League empowered Austin to act on his behalf in regards to the association's petition. In the paperwork, Austin referred to the association as "the company from Nashville". On October 15, the government granted Austin's petition on behalf of the Nashville Company. It extended the boundary to include the present-day Texas counties of Bosque, Brown, Callahan, Eastland, Erath, Hill, Hood, Jack, Johnson, Palo Pinto, Parker, Somervell, and Stephens. This brought the total to all or part of 30 present-day Texas counties.

==Upper colony==
In 1830, Sterling C. Robertson of the Texas Association, along with Alexander Thomson, Jr. began recruiting settlers for the Texas colonization. The new Law of April 6, 1830, however, nullified the colonization contract with the Texas Association. Stephen F. Austin was able to get an exemption for his colony and that of Green DeWitt. Robertson asked for Austin's assistance in getting an exemption for the association's colonization efforts. Although Austin initially agreed to help Robertson, he and his secretary Samuel May Williams applied for a colonization grant of the same area in their own names. Their justification in the petition was that Robertson had not begun colonization. Austin's petition was granted on February 25, 1831. Under the new contract, the area was referred to as the Upper Colony of the Austin contract. By 1834, Austin and Williams had also failed to colonize the area.

==Robertson's colony==
Coahuila y Tejas governor Agustín Viesca cancelled the Austin-Williams contract on May 22, 1834, and granted a new contract to Sterling C. Robertson, to complete the contract of 800 families before April 29, 1838. The legal description being:
Beginning on the western bank of the Navasoto cieek, at the crossing of the upper road loading from Bexar to NacogJoches; thence with said road westwardly, to the dividing ridge between the waters of the rivers Brazos and Colorado: thence with this ridge of hills northwest, to strike the Comanche trace leading to Nacogdoches; thence with this trace or road to Navasoto creek ; thence with its meanderings downwards, to the place of beginning.

The contract set Robertson's payment as empresario to be five leagues and five labors, 23,027.5 acre,
of premium lands for every 100 families introduced into the colony.

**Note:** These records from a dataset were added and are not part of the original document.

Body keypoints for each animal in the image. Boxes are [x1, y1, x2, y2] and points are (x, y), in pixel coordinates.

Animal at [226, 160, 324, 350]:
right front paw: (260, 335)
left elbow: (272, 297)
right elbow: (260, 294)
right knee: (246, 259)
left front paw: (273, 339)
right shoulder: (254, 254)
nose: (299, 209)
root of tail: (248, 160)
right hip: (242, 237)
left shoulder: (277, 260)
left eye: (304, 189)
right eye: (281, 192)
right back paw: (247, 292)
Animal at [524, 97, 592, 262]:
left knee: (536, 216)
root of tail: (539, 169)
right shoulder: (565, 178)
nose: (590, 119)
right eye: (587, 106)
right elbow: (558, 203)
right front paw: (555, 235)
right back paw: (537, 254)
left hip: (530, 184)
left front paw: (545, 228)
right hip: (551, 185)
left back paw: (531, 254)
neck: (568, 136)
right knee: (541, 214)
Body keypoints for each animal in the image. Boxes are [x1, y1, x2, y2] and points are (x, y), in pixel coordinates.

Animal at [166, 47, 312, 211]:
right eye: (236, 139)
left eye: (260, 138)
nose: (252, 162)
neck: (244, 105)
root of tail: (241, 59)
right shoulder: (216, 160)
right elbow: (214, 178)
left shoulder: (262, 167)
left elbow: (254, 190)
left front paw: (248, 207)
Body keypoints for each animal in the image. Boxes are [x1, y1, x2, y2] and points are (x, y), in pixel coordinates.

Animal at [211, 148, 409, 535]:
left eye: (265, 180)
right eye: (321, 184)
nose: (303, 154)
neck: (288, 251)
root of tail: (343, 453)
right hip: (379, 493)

The colony was established in Falls County, with the capital named Sarahville de Viesca after Robertson's mother Sarah Maclin Robertson, and Governor Viesca. It was located near present-day Marlin. Robertson's son Elijah Sterling Clack Robertson worked translating deeds into the Spanish language for the colony, and received 1107 acre in Milam County for his services.

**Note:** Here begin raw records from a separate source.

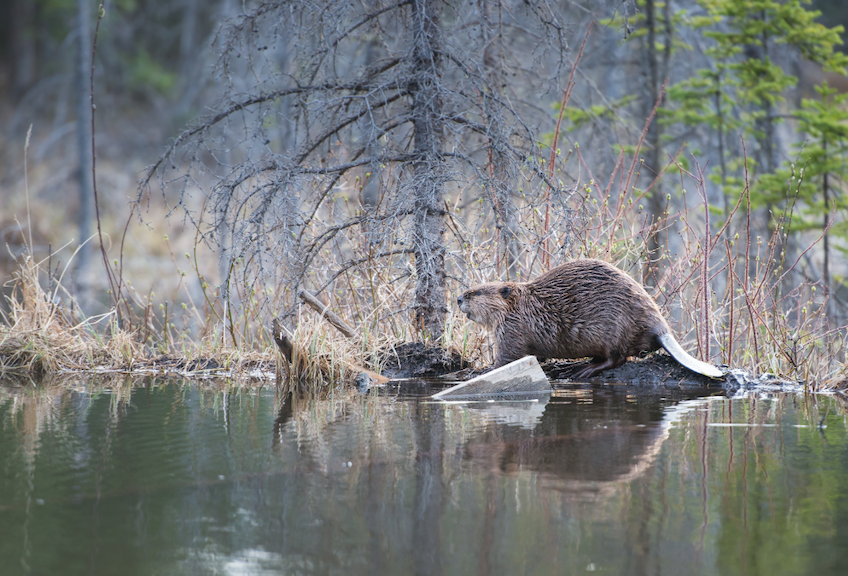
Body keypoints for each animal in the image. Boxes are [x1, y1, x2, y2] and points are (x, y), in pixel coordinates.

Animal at [458, 260, 724, 378]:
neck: (524, 305)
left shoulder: (512, 328)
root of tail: (661, 330)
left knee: (618, 358)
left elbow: (508, 357)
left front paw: (484, 370)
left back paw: (582, 370)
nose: (459, 298)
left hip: (613, 330)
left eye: (475, 292)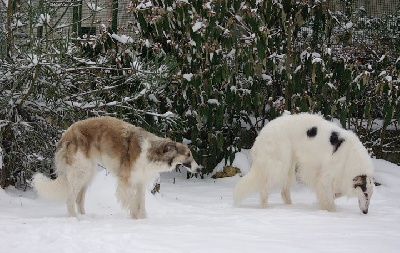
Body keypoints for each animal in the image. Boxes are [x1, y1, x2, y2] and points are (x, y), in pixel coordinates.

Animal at [32, 116, 200, 217]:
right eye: (188, 154)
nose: (199, 169)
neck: (150, 151)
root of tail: (66, 133)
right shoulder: (125, 183)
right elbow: (134, 205)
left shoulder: (140, 181)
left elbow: (142, 205)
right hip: (80, 172)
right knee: (69, 199)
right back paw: (75, 219)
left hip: (87, 173)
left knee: (79, 199)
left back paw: (85, 217)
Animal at [234, 112, 376, 213]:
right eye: (365, 194)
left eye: (370, 195)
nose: (365, 212)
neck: (350, 155)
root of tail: (262, 133)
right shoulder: (326, 176)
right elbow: (330, 199)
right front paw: (330, 211)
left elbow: (333, 194)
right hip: (279, 166)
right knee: (264, 191)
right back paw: (265, 209)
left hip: (289, 166)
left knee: (284, 191)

Due to the outbreak of the Texas Revolution, the provisional government of Texas shut down all colonial Land Offices in November 1835. Robertson succeed in introducing 600 families to the colony before 1838. He filed a lawsuit in Travis County District Court in November 1837, to receive his payment of premium lands for the families he did introduce. In 1841, the District Court found in his favor. In December 1847, the Texas Supreme Court discounted 221 of those families. Even though the families were introduced to the colony within the time frame of Robertson's contract, the Texas Supreme Court cited that the discounted 221 families were introduced after the 1835 closing of the Land Offices.